Depuis maintenant plus de deux ans, un Observatoire de la parentalité en entreprise à été créé, une charte a même été éditée le 11 avril 2008 à l’attention des entreprises. Son but : promouvoir l’égalité homme-femme au travers de la parentalité en encourageant « un environnement de travail où les salariés-parents peuvent mieux concilier leurs vies professionnelles et familiales ».
Ainsi de plus en plus d’entreprises (pour la majorité des multinationales) mettent en place des crèches interentreprises, des services de conciergerie, du télétravail à domicile… qui rassurent et permettent aux salariés de se concentrer sur leur travail, le problème est donc réglé…
Pas si sur, car si ces initiatives sont un bienfait chez certains de nos voisins, c’est parce que le salarié termine sa journée entre 14h30 et 17h au plus tard, comme c’est le cas en Suède, ou en moyenne 16h pour les employés allemands. Ces familles se trouvent donc réunies au plus tard à 18h. En France, les crèches interentreprises proposent des amplitudes horaires pouvant aller jusqu’à 21 h, ce qui donne tout le loisir au salarié de prolonger sa journée de travail d’autant.
Tout est dans l’interprétation de ce que l’on fait de la conciliation entre vie professionnelle et vie familiale. Faut-il prendre sa famille sous le bras et l’intégrer à son travail où dissocier et préserver les deux ?
Si cette voie des services offerts par les entreprises n’est pas cadrée, elle peut vite dériver vers des excès. En plus de passer outre les besoins vitaux du salarié (équilibre veille-sommeil, actif-passif), ce serait nier ceux de l’enfant qui devrait s’accorder au rythme de l’entreprise avec un temps d’activité inadapté pour lui.
Les entreprises doivent entamer une vraie réflexion de fond sur le rééquilibrage du rythme journalier du salarié, et à fortiori du parent.
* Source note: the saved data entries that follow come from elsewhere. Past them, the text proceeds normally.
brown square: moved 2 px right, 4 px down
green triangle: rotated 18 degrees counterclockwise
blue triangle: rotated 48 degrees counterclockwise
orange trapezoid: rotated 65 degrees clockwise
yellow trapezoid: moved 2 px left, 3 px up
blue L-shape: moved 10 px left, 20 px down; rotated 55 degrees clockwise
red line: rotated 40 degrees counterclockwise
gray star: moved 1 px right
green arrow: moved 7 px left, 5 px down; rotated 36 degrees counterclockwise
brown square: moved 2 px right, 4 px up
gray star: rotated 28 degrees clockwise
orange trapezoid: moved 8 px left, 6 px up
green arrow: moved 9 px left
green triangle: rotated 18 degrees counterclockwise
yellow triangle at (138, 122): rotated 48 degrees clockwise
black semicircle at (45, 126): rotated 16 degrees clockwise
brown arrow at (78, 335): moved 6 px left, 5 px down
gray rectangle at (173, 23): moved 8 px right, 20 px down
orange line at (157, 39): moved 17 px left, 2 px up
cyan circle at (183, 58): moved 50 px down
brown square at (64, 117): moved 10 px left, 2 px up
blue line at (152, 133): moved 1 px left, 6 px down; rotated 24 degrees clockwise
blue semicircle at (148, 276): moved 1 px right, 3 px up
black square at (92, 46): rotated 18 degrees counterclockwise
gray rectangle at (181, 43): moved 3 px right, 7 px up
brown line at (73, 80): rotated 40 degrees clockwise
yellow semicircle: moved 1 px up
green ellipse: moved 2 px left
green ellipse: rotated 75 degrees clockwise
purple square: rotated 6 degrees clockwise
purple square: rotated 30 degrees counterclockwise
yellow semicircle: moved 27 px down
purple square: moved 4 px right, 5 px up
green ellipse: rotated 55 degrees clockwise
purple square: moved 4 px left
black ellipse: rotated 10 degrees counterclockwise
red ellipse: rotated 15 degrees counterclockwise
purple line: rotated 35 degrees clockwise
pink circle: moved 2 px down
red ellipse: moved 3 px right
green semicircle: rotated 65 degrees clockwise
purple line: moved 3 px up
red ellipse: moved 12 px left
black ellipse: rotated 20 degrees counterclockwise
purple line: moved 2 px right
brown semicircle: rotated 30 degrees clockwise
On peut par exemple réfléchir sur la réelle productivité de ces 2 heures, entre 17 et 19h (voir plus) avec des parents qui angoissent car ils pensent à terminer au plus vite pour au moins contrôler les devoirs, ou même arriver à temps à la maison pour arracher un baiser à un enfant déjà endormi…
Ou encore dans l’utilisation des RTT dont cette salariée disait : « je pensais que ça allait nous permettre de nous reposer, de partir, mais en fait je fais mon ménage que je n’ai pas le temps de faire en semaine parce que j’arrive trop tard à la maison, et je ne vois toujours pas mais enfants puisqu’ils sont à l’école ! ».
Ce changement de rythme pourrait être bénéfique pour l’entreprise en permettant ainsi au salarié-parent de mobiliser ses ressources psychiques et intellectuelles sur son temps de présence. Les effets sur le terrain se focaliseraient sur une meilleure ambiance dans les services, une diminution des « malfaçons » et des autres conséquences liées au stress puisque ce dernier s’en trouverait fortement diminué.
Il y a aussi toute une éducation à refaire chez le salarié français pour sortir de l’amalgame entre efficacité et temps de travail. Le véritable progrès sera lorsqu’il pourra partir à 17h sans culpabiliser, à l’instar de cette mère de famille cadre sup qui raconte : « je devais partir à 18h car la nounou de mon fils ne pouvait pas rester plus longtemps ce soir là, alors j’ai attendu que le couloir soit désert et je me suis faufilée. Un collègue m’a alors interpellé de son bureau et a lancé : et bien, il y en a qui se la coule douce ici ! Je me suis sentie jugée dans mon professionnalisme alors que je suis au bureau 10 heures par jour ! »
Notre société prône l’enfant, le met au centre de tout, alors donnons les moyens aux parents de vivre leur parentalité sereinement. Redevenons logique en priorisant un rythme journalier cohérent pour ne plus entendre : « je passe à côté d’eux ! ». Tout le monde y gagnerait : le salarié-parent, l’entreprise… et nos enfants qui sont les salariés et les patrons de demain.